Mr. Wilson does not allege that he has actually been prevented from filing a civil action because MCF officials frustrated his attempts to file and pursue grievances. The complaint suggests that the grievances he believes were frustrated deal with claims presented in this complaint. Accordingly, the court will dismiss *820 this claim as premature. Naturally, if MCF officials prevented Mr. Wilson from filing a grievance or appealing the denial of a grievance, thereby precluding him from exhausting his administrative remedies, the defendants cannot rely on § 1997e(a) to obtain the dismissal of this complaint.
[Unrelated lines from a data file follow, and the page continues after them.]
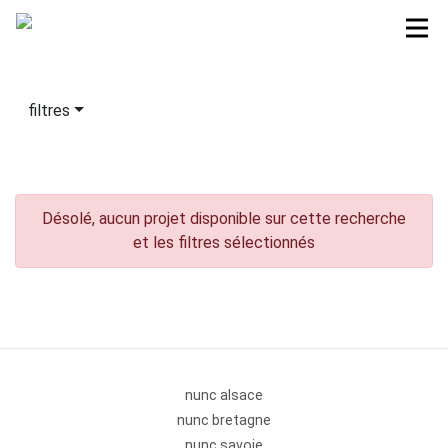
filtres
Désolé, aucun projet disponible sur cette recherche
et les filtres sélectionnés
nunc alsace
nunc bretagne
nunc savoie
For the foregoing reasons, the court:
(1) GRANTS the plaintiff leave to proceed against defendants William Liddell, David Bailey, William Schoettmer, Kelly Mendenhall, Michael Valdez, and Michael Biddle in their individual capacities for damages on the excessive use of force claim contained in his third cause of action, against defendants Liddell, Bailey, Schoettmer, Mendenhall, on the supplemental state law claims presented in count IV of the complaint to the extent the plaintiff meets the procedural prerequisites established by state statute to bring such claims, against defendant John VanNatta on his Eighth Amendment claim that defendant VanNatta denied him medical treatment for his serious medical needs, and against defendants Liddell and Bailey on his claim that they violated the Eighth Amendment by depriving him of food and exercise;
(2) DENIES the plaintiff leave to proceed against any other defendant or on any other claim presented in the complaint, and DISMISSES pursuant to 28 U.S.C. § 1915A(b), all other defendants and claims;
(3) Pursuant to 42 U.S.C. § 1997e(g)(2), ORDERS that defendants William Liddell, David Bailey, William Schoettmer, Kelly Mendenhall, Michael Valdez, Michael Biddle, and John VanNatta respond to the complaint as provided for in the Federal Rules of Civil Procedure; and
(4) DIRECTS the marshals service to effect service of process on defendants William Liddell, David Bailey, William Schoettmer, Kelly Mendenhall, Michael Valdez, Michael Biddle, and John VanNatta on the plaintiffs' behalf, and DIRECTS the clerk's office to ensure that a copy of this order is served on these defendants along with the summons and complaint.
IT IS SO ORDERED.
[1] Mr. Wilson names MCF Superintendent John VanNatta and Indiana Department of Correction central office official Linda VanNatta as defendants. He does not assert which VanNatta took him off of his medication. For the purposes of this memorandum, the court will assume Supt. VanNatta was the person who he alleges deprived him of medical treatment. Mr. Wilson should notify the court if he asserts otherwise.
[2] Mr. Wilson does not name Officer Smith as a defendant in the portion of his complaint entitled "Parties," and he does not submit materials to serve Officer Smith with process.